Let's calculate the speed at halfway down the slide:

Kinetic energy (KE) = (1/2) * mass (m) * velocity^2

Since the potential energy is converted entirely into kinetic energy at halfway down, we can equate the potential energy at the top to the kinetic energy at halfway down:

Potential energy at the top = Kinetic energy at halfway down

Thus,

PE = KE
2940 Joules = (1/2) * 30.0 kg * velocity^2

Simplifying,

velocity^2 = (2940 Joules * 2) / 30.0 kg
velocity^2 = 196 m^2/s^2
velocity = √(196 m^2/s^2)
velocity = 14 m/s

Therefore, the child's speed halfway down the slide is 14 m/s.

Now, let's calculate the speed at three-fourths of the way down the slide:

Since three-fourths of the potential energy is converted into kinetic energy at three-fourths of the way down, we can calculate the remaining potential energy and equate it to the kinetic energy at that point.

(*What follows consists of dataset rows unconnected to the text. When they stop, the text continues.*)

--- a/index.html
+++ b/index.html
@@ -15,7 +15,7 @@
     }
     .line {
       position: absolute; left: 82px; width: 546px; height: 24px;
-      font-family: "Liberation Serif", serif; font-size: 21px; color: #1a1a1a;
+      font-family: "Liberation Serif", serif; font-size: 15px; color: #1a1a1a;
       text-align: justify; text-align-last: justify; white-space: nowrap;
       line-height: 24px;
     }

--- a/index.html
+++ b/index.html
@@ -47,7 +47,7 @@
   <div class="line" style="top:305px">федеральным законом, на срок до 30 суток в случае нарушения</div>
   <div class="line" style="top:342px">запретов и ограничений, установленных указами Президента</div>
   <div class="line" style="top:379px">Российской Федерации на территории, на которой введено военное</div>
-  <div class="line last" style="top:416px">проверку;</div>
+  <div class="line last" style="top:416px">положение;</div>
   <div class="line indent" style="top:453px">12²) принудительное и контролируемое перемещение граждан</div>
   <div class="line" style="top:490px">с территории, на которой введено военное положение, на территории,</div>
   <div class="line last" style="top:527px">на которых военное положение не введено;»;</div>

Potential energy remaining = 1/4 * potential energy at the top

Potential energy remaining = 1/4 * 2940 Joules
Potential energy remaining = 735 Joules

Now, let's equate the potential energy remaining to the kinetic energy at three-fourths of the way down:

Potential energy remaining = Kinetic energy at three-fourths down

735 Joules = (1/2) * 30.0 kg * velocity^2

Simplifying,

velocity^2 = (735 Joules * 2) / 30.0 kg
velocity^2 = 49 m^2/s^2
velocity = √(49 m^2/s^2)
velocity = 7 m/s

Therefore, the child's speed three-fourths of the way down the slide is 7 m/s.